### [Work order]
Scan the records below for the word "Generation". Copy each line where it appears.

Segment Start: Data extracts

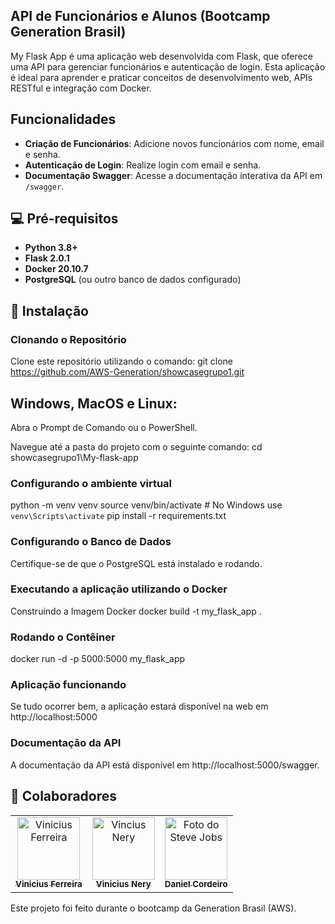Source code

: ## API de Funcionários e Alunos (Bootcamp Generation Brasil)

My Flask App é uma aplicação web desenvolvida com Flask, que oferece uma API para gerenciar funcionários e autenticação de login. Esta aplicação é ideal para aprender e praticar conceitos de desenvolvimento web, APIs RESTful e integração com Docker.

## Funcionalidades

- **Criação de Funcionários**: Adicione novos funcionários com nome, email e senha.
- **Autenticação de Login**: Realize login com email e senha.
- **Documentação Swagger**: Acesse a documentação interativa da API em `/swagger`.

## 💻 Pré-requisitos

- **Python 3.8+** 
- **Flask 2.0.1**
- **Docker 20.10.7**
- **PostgreSQL** (ou outro banco de dados configurado)

## 🚀 Instalação

### Clonando o Repositório

Clone este repositório utilizando o comando: git clone https://github.com/AWS-Generation/showcasegrupo1.git

## Windows, MacOS e Linux: 
Abra o Prompt de Comando ou o PowerShell.

Navegue até a pasta do projeto com o seguinte comando:
cd showcasegrupo1\My-flask-app

### Configurando o ambiente virtual
python -m venv venv
source venv/bin/activate  # No Windows use `venv\Scripts\activate`
pip install -r requirements.txt

### Configurando o Banco de Dados
Certifique-se de que o PostgreSQL está instalado e rodando.

### Executando a aplicação utilizando o Docker
Construindo a Imagem Docker
docker build -t my_flask_app .

### Rodando o Contêiner
docker run -d -p 5000:5000 my_flask_app

### Aplicação funcionando
Se tudo ocorrer bem, a aplicação estará disponível na web em http://localhost:5000

### Documentação da API
A documentação da API está disponível em http://localhost:5000/swagger.

## 🤝 Colaboradores
<table>
  <tr>
    <td align="center">
      <a href="#" title="defina o título do link">
        <img src="https://media.licdn.com/dms/image/v2/C4D03AQHQVKpkGkubmQ/profile-displayphoto-shrink_800_800/profile-displayphoto-shrink_800_800/0/1662130803394?e=1735171200&v=beta&t=z-8VkfgwWlgNXRREQHwt4iSMcGTVG4q71iZ2LX-6x7g" width="100px;" alt="Vinicius Ferreira"/><br>
        <sub>
          <b>Vinicius Ferreira</b>
        </sub>
      </a>
    </td>
    <td align="center">
      <a href="#" title="defina o título do link">
        <img src="https://media.licdn.com/dms/image/v2/D4E35AQERkia6rDCLwg/profile-framedphoto-shrink_800_800/profile-framedphoto-shrink_800_800/0/1635514188812?e=1730314800&v=beta&t=0TUYXUuiCuhcMGp8mJUxH-I59GQgaxbx1OZz4ZBI3H0" width="100px;" alt="Vincius Nery"/><br>
        <sub>
          <b>Vinicius Nery</b>
        </sub>
      </a>
    </td>
    <td align="center">
      <a href="#" title="defina o título do link">
        <img src="https://miro.medium.com/max/360/0*1SkS3mSorArvY9kS.jpg" width="100px;" alt="Foto do Steve Jobs"/><br>
        <sub>
          <b>Daniel Cordeiro</b>
        </sub>
      </a>
    </td>
  </tr>
</table>

Este projeto foi feito durante o bootcamp da Generation Brasil (AWS).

Segment End: Data extracts

### [Answer area]
: ## API de Funcionários e Alunos (Bootcamp Generation Brasil)
Clone este repositório utilizando o comando: git clone https://github.com/AWS-Generation/showcasegrupo1.git
Este projeto foi feito durante o bootcamp da Generation Brasil (AWS).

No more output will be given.